El expediente #23.988 Fortalecer la Independencia del Sistema Nacional de Radio y Televisión, “busca despolitizar el nombramiento de la presidencia ejecutiva del SINART”, comunicó el despacho del diputado Ariel Robles, gestor de la iniciativa.
Según el detalle el proyecto fue presentado en octubre de 2023 y “busca que la potestad de elegir al jerarca de la institución recaiga en manos de su Consejo Directivo, quien también podrá reelegirlo o destituirlo. Actualmente ese nombramiento lo hace el Consejo de Gobierno”.
También se propone incluir dentro de ese Consejo a un representante de las personas trabajadoras del SINART, “para que tengan derecho al voto e incidir en la designación de ese cargo. Actualmente solo tienen voz, pero no voto”, detalló el Frente Amplio.
Ambos cambios se logran con reformar el inciso A del artículo 10 y el artículo 7 de la ley constitutiva del Sinart.

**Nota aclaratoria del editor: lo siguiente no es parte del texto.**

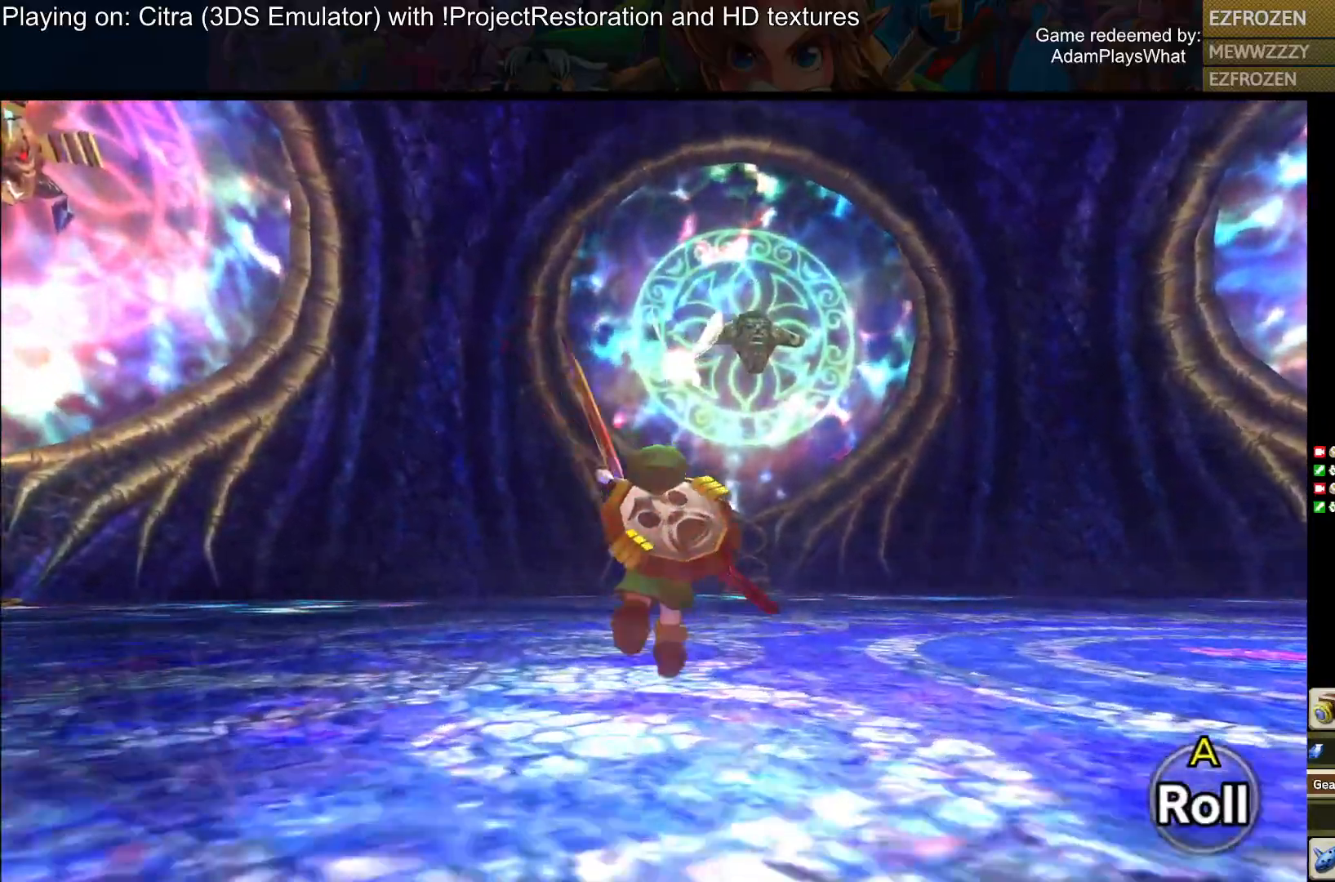
{"buttons": [], "left_stick": "up", "right_stick": "center", "events": []}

“De esta manera la elección del presidente ejecutivo ya no será de resorte del Consejo de Gobierno, lo que daría mayor autonomía y margen de acción al jerarca para tomar decisiones en beneficio de la institución y del interés público, sin estar atado por intereses políticos”, subrayó el diputado frenteamplista Ariel Robles.
Robles recordó que hay casos conocidos de decisiones tomadas que responden a
línea enviada desde Zapote y que, por ejemplo, desembocaron en la creación de la
Comisión Investigadora de los contratos del SINART, en la que se verán directrices
ordenadas por Allan Trigueros, ex jerarca y Fernando Sandí, actual jerarca, a favor
del asesor presidencial Christian Bulgarelli.
El Sinart enfrenta en los últimos años una severa crisis, porque ha sido utilizado para los intereses de propaganda del Gobierno central y un manejo politizado de su presupuesto, que ha sido rechazado en varias oportunidades por la Contraloría General de la República al presentar problemas de ilegalidad comprobada.
Además, la manipulación de su agencia de publicidad para concentrar la pauta estatal con el propósito de condicionar a los medios de comunicación a los intereses del Gobierno, también ha sido un problema serio que enfrenta la institución, donde los criterios técnicos y de su propia subsistencia pasaron a un segundo plano en la reciente administración.